Slut-Shaming, Work Attire and General Anger

I work part time in a corporate office. Ideally I am trying to find some sort of media related job, anything to do with the media really, but for now it's good money and the people in my area are generally nice.

So, whilst at work the other day at work I overheard a fellow staff member, a woman, remark that 'A lot of people who work here look like prostitutes'.

Obviously she was referring to women, as men are hardly ever referred to be 'looking' like a prostitute, are rarely ever considered when the word is mentioned. 'Prostitute' is a definition reserved solely for women. And the word 'Prostitute' is always used against women as one of the worst kinds of insults. Prostitutes are seen as dirty, disgusting and often associated with drug addiction or social problems.

At first I was horrified that she would make a comment like this in public, then simply angry.

This is slut-shaming, plain and simple. And it's not acceptable.

Slut-shaming is the act of putting down, insulting, making degrading comments about a woman or women because the person doing the shaming deems them a 'slut'. There are many, many problems with this. Firstly, the definition of slut changes from person to person- a 'slut' could simply be a woman who has had more sex than the person doing the shaming thinks acceptable- which could be anything from having sex with one person to having sex with one hundred (or more). But in our society today, when sex is not confined to marriage and available contraception makes it easy to have safe, protected sex, why do we still feel the need to label women (but never men) who have sex?

The quote which best describes a 'slut' for me is taken from Emily Maguire's book, Princesses & Pornstars.

"Ask ten adults to define a slut and you’ll hear things like: a woman who has sex with lots of men; a women who sleeps around; a woman who has casual sex; a woman who flaunts her body. They’ll probably also use words like loose, easy, trashy, cheap and desperate. Someone might say: a woman who has the sexual appetites of a man. No one will say: a mythical creature dreamt up by people who are jealous of or threatened by female sexual expression"

Secondly, slut shaming isn't just confined to putting a woman down for the amount of people she has slept with. It happens for reasons like what happened at my workplace- because a person thinks someone else is dressed more provocatively than what they would like.

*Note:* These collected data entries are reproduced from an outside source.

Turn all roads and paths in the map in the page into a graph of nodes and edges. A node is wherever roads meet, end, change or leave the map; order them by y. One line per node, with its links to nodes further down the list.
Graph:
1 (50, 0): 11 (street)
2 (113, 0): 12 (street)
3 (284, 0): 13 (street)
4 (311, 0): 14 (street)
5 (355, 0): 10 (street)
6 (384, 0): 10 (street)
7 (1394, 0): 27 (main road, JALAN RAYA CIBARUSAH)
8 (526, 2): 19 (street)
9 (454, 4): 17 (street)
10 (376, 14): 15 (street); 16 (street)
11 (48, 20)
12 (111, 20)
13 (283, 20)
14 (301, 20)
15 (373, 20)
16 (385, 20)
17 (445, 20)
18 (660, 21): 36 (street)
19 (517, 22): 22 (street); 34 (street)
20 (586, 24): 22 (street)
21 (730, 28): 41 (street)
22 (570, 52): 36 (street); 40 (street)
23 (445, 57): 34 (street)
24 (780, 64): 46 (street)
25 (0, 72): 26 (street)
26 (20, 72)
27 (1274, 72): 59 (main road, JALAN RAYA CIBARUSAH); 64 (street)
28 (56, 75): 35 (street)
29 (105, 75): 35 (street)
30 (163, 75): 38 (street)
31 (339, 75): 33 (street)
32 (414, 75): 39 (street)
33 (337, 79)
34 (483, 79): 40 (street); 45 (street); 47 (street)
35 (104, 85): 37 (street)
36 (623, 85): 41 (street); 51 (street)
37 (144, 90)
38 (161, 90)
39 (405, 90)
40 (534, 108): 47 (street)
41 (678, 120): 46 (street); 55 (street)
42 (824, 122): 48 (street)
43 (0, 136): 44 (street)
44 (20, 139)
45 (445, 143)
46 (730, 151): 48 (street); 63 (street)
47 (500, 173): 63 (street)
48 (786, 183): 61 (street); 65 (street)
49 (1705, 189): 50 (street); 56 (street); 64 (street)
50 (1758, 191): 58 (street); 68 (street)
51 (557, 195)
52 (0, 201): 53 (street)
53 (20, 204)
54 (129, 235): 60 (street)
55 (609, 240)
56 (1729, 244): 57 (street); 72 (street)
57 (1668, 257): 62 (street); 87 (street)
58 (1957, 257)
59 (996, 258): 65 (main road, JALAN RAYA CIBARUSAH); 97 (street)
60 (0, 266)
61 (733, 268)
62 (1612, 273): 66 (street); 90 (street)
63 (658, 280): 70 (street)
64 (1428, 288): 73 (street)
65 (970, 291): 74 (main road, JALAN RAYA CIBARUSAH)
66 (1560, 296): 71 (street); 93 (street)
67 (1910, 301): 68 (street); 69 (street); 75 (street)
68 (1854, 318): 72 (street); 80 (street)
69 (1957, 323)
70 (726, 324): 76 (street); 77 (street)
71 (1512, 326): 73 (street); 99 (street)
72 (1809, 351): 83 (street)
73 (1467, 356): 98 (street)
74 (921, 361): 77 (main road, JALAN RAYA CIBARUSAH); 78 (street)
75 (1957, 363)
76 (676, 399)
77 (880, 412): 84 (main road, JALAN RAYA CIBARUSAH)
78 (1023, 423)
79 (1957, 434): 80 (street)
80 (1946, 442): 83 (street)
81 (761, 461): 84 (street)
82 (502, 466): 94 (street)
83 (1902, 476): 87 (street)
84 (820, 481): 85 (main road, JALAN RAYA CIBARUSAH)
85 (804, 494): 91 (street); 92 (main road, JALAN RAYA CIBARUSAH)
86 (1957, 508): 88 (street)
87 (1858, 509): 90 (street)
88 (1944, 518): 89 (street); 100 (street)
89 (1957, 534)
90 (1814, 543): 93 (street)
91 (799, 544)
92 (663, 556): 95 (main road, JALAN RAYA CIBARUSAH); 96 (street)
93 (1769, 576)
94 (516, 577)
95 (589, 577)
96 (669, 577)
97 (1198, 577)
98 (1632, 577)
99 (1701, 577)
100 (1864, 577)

Now, of course at different places there are different dress codes, and I agree that in the workplace you should meet that workplace's dress code. In my work place the dress code is 'corporate clothing'. So nothing too casual- like jeans or t-shirts, and no clubbing attire or cocktail dresses. However, I don't think this is much of a problem at my work. I have occasionally seen people dressing a little casual for what I would consider 'corporate', but if their supervisor hasn't decided it's a problem, than it's none of my business. The woman in question, after reflecting on previous conversations with her, seemed to think that wearing high heels and dress to work made her 'feel like a prostitute'.

It all comes down to this- if someone is adhering to the dress code is the responsibility of that person and their supervisor if it becomes a problem. It is not up to anyone else to judge someone because they believe that person is dressing like a slut (I believe there's no such thing, in fact.)

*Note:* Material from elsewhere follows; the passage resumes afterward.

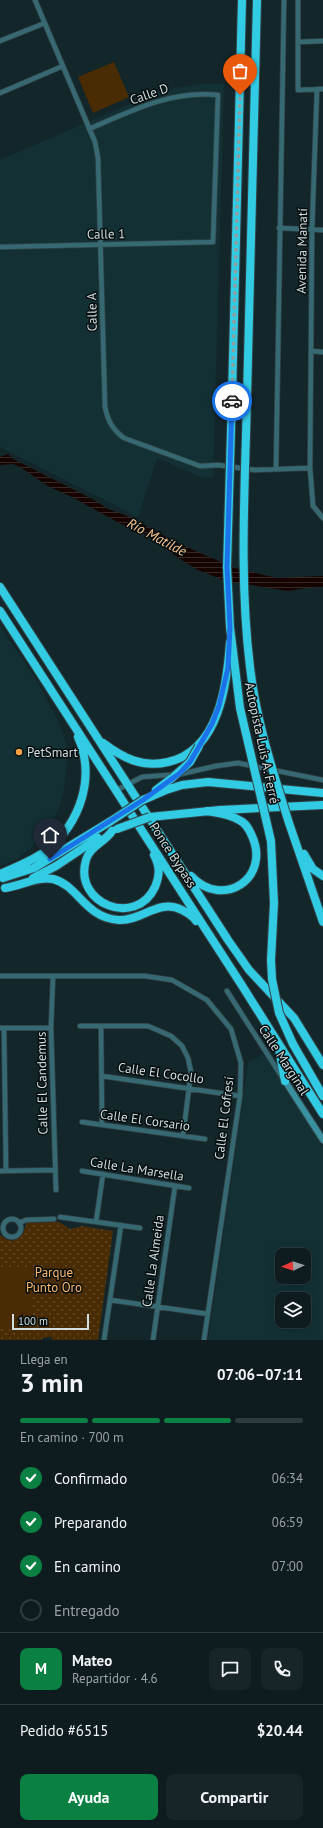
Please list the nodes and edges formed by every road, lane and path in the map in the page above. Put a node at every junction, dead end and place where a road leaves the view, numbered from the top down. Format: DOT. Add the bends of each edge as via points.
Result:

It's hard at times, because women and men today have been raised to judge women based on their looks and sexuality. But it's never okay to call women names simply for the way they dress, or how many people you think they've slept with. It's not okay to put women down for being a 'slut' or calling them a 'prostitute'.

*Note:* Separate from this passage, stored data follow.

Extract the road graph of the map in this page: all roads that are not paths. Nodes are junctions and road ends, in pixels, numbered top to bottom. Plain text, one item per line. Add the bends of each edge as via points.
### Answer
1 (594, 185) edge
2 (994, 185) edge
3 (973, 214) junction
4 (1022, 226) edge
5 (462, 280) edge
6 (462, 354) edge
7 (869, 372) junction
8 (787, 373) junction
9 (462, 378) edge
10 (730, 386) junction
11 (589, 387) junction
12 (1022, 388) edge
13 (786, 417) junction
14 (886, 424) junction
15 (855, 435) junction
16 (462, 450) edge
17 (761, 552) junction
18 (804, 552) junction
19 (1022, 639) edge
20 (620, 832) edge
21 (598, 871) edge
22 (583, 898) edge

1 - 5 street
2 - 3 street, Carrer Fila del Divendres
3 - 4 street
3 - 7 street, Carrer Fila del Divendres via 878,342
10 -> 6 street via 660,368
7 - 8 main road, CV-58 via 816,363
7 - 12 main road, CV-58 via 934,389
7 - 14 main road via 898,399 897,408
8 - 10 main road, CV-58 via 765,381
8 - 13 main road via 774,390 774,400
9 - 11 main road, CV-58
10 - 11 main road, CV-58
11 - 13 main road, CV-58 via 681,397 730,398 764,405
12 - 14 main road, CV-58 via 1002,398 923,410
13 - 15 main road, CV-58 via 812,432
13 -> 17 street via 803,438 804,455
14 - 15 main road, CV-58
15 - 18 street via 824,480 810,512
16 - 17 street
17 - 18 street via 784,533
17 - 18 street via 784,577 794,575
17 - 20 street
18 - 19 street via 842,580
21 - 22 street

And really, when it comes down to it, before you judge another woman based on her clothing choice, ask yourself one question- Why? Why do I care what that woman is wearing, really? How does it effect me one little bit?

Usually the answer is: it doesn't. So just stop.

5 comments:

  1. I am glad you do make the distinction, since I have worked in two places that had issues with employees who were in direct public contact who dressed very inappropriately for our business. Family members coming to our Hospice offices did not want to see the receptionist's thong and sacral tattoo from her way too low pants and her far too short shirt. And the mail clerk in the conservative jewelry company who literally bought her clothes from Fredericks, including her leopard skin stilettos...
    In both cases the bosses were women who had an extremely hard time discussing the problem directly with the employee, in private. Instead we had group meetings where the dress code was passed out and "no names were mentioned" as everyone stared at the person who was the issue.
    While I agree that accusing someone of dressing "like a hooker" is inappropriate, it is also quite embarrassing to have your client call you and ask you why a prostitute was given their jewelry to deliver!